--- Texto de la página ---
Una campaña inusual que despierta conciencia ambiental
En un giro inesperado, la marca de agua enlatada Liquid Death ha lanzado una campaña publicitaria que no solo busca entretener, sino también abordar un problema ambiental significativo: el consumo excesivo de agua por parte de los centros de datos. En colaboración con Jason Kelce, exjugador de los Philadelphia Eagles, la campaña propone una solución humorística pero provocativa: utilizar la orina humana para enfriar estos centros.
Los centros de datos son fundamentales para el funcionamiento del mundo digital actual, pero su necesidad constante de refrigeración representa un desafío ambiental. Según Kelce, “los centros de datos desperdician millones de galones de agua”. Este comentario sarcástico resuena con muchos expertos que advierten sobre el impacto ecológico del uso intensivo del agua en estas instalaciones.

--- Datos mostrados ---

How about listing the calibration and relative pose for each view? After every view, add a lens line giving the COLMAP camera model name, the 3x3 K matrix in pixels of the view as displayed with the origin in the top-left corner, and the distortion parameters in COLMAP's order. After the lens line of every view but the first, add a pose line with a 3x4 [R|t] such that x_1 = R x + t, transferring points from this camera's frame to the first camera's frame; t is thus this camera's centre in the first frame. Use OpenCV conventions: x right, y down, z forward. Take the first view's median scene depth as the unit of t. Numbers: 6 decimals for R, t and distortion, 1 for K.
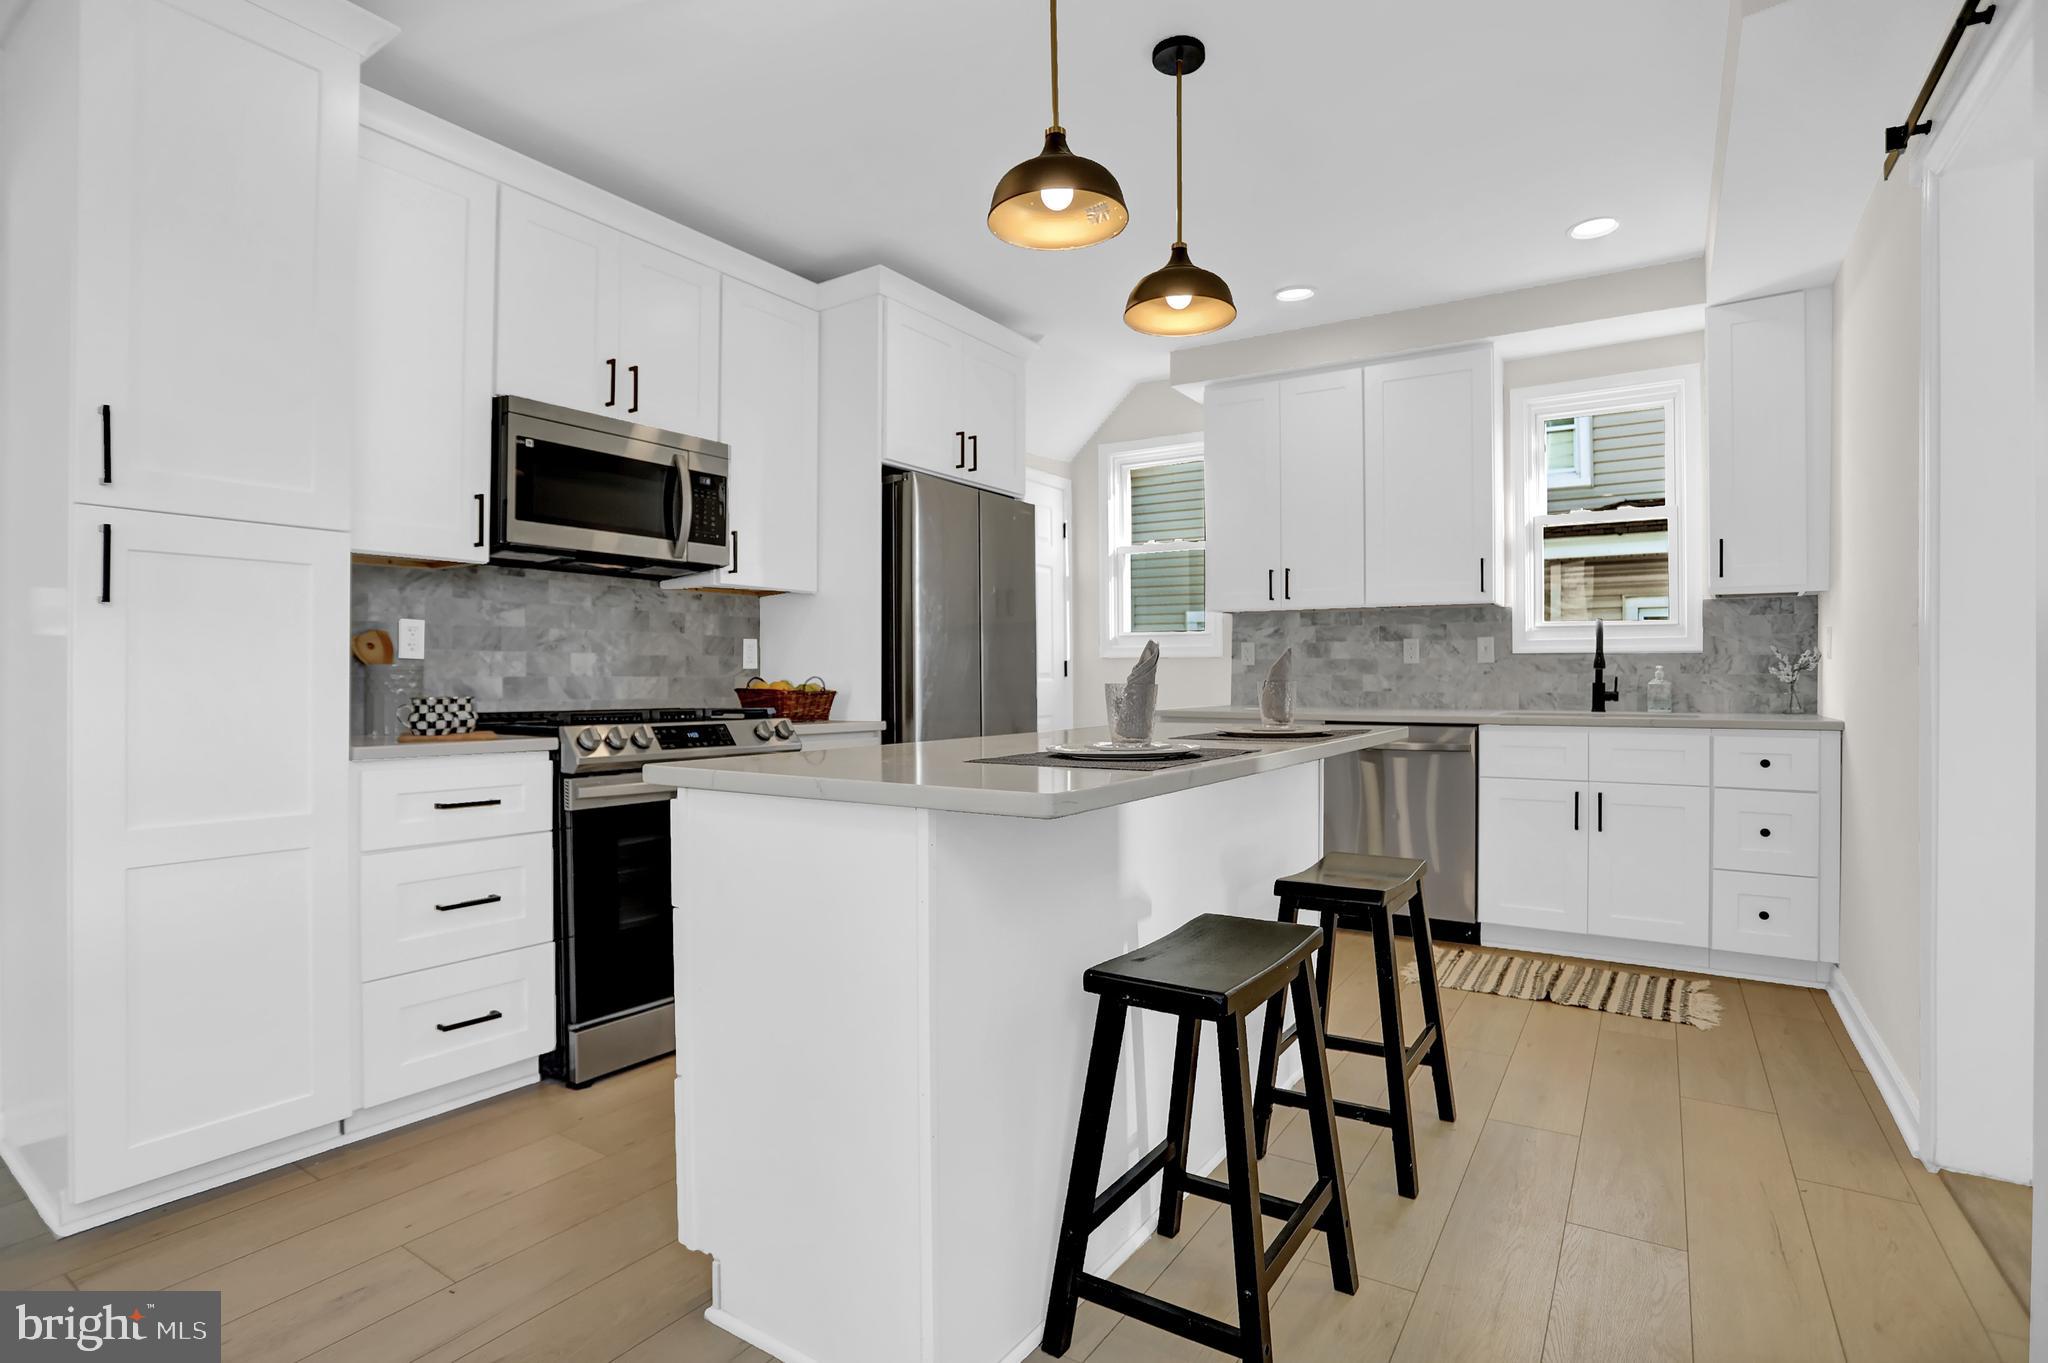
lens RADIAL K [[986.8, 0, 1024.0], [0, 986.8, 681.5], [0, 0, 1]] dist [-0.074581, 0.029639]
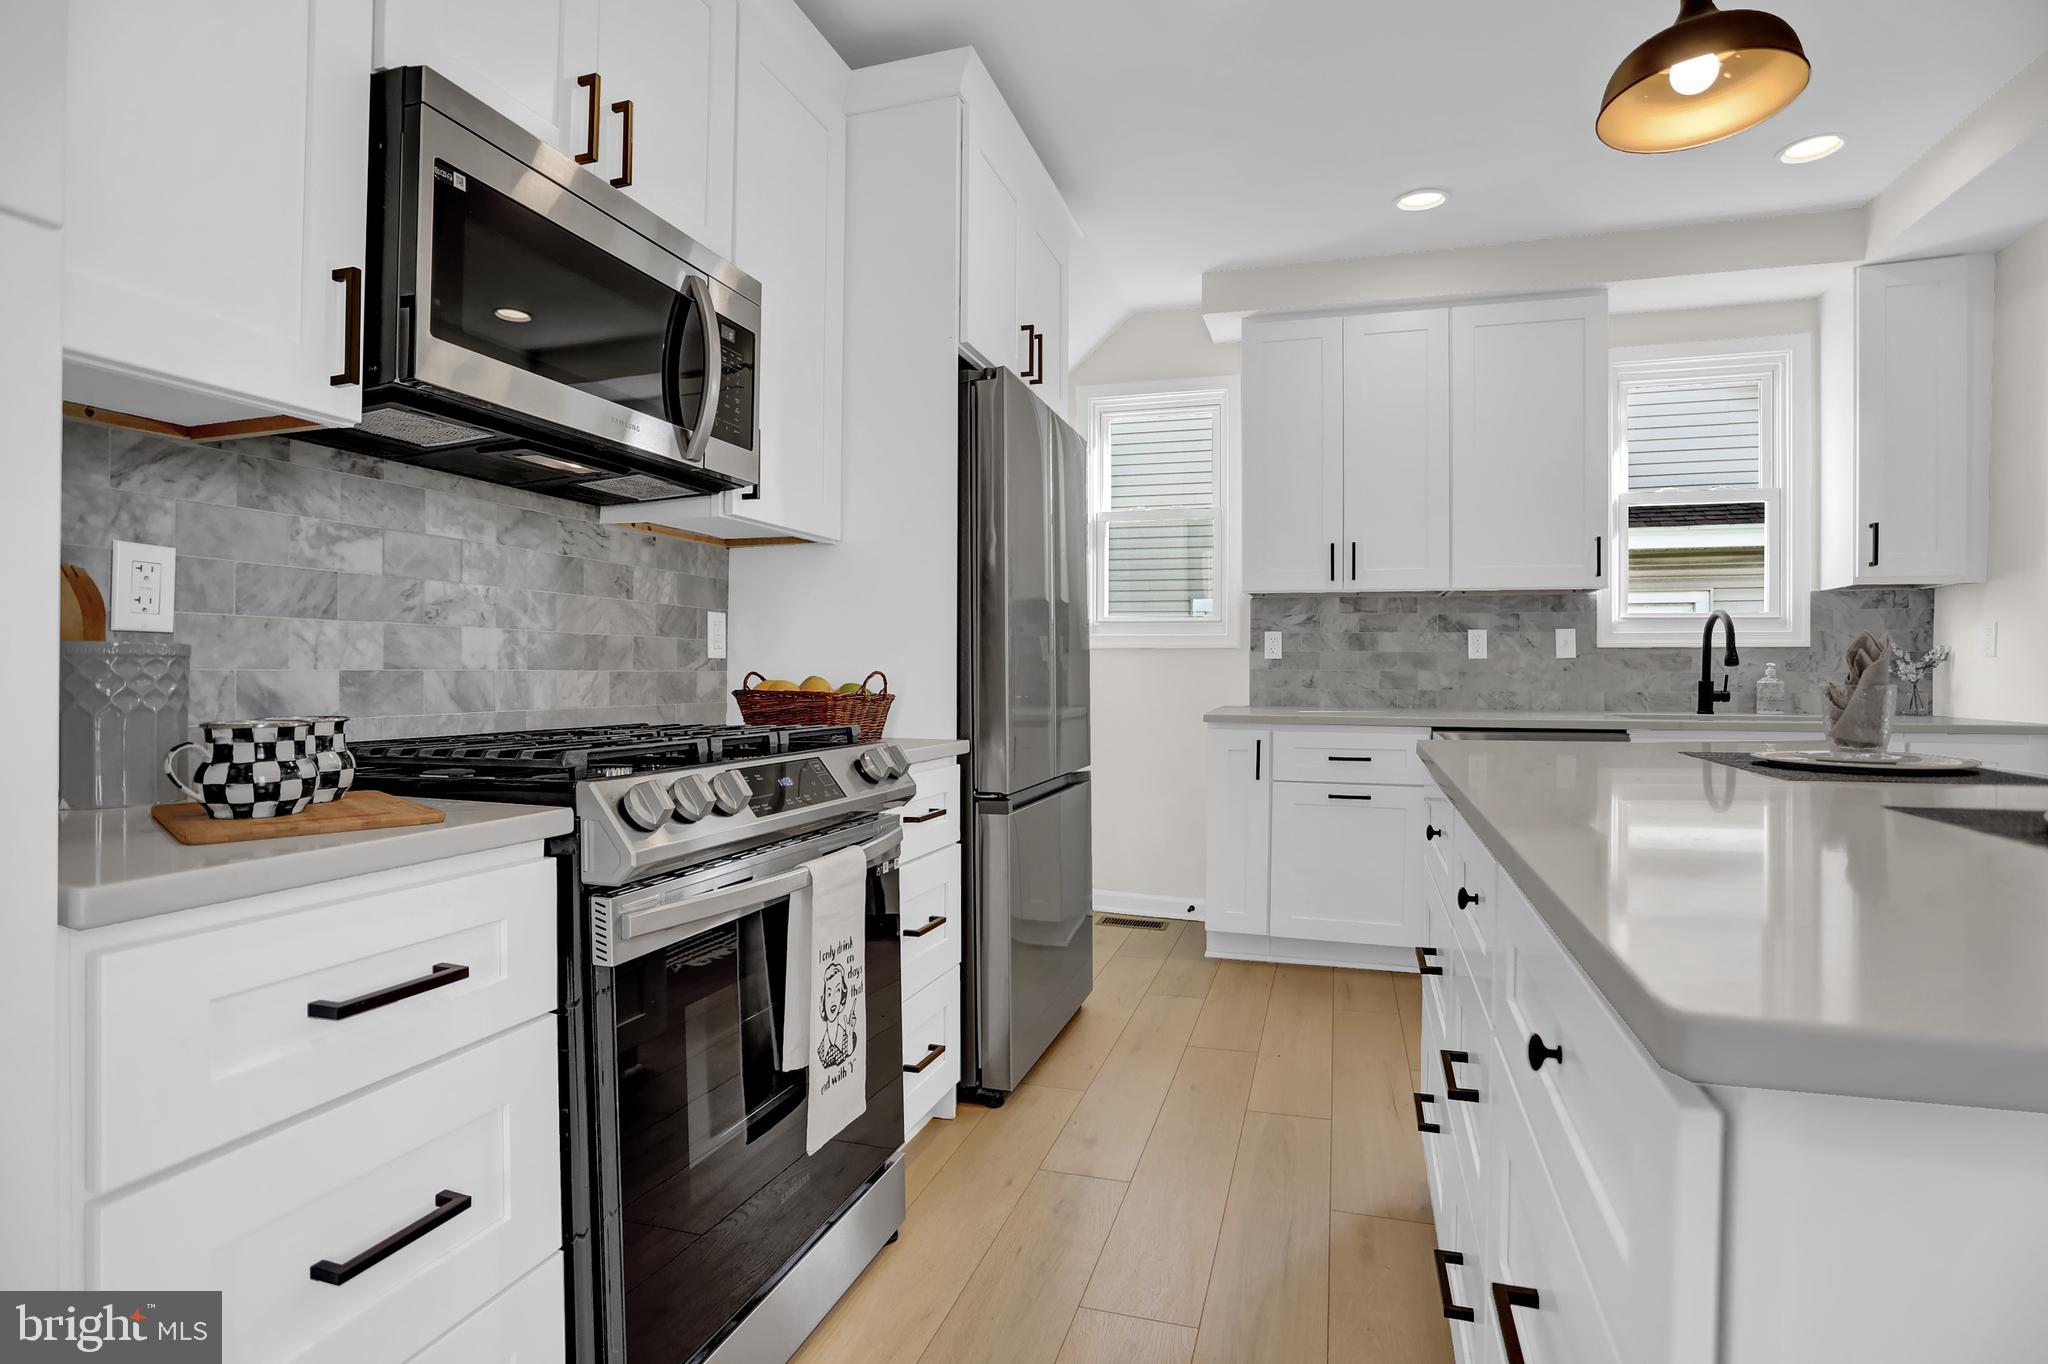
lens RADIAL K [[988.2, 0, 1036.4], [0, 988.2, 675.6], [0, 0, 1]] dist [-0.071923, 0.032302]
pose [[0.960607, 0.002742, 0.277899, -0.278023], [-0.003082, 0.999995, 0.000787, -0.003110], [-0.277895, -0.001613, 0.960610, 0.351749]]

--- Actividad 1 ---
Resume en dos oraciones el texto sobre la campaña de Liquid Death.
--- Actividad 2 ---
Traduce al inglés esta oración del texto sobre la campaña de Liquid Death: «Los centros de datos son fundamentales para el funcionamiento del mundo digital actual, pero su necesidad constante de refrigeración representa un desafío ambiental».
--- Actividad 3 ---
Responde brevemente según el texto sobre la campaña de Liquid Death:
(a) ¿Qué producto vende la marca Liquid Death?
(b) ¿En qué equipo jugó Jason Kelce?
(c) Según Kelce, ¿cuántos galones de agua desperdician los centros de datos?

--- Respuesta 1 ---
La marca de agua enlatada Liquid Death lanzó, junto con el exjugador de los Philadelphia Eagles Jason Kelce, una campaña publicitaria que propone con humor usar la orina humana para enfriar los centros de datos. Con ello aborda el consumo excesivo de agua de estas instalaciones, cuya necesidad constante de refrigeración representa un desafío ambiental.

--- Respuesta 2 ---
Data centers are essential to the functioning of today's digital world, but their constant need for cooling represents an environmental challenge.

--- Respuesta 3 ---
(a) Agua enlatada.
(b) En los Philadelphia Eagles.
(c) Millones de galones.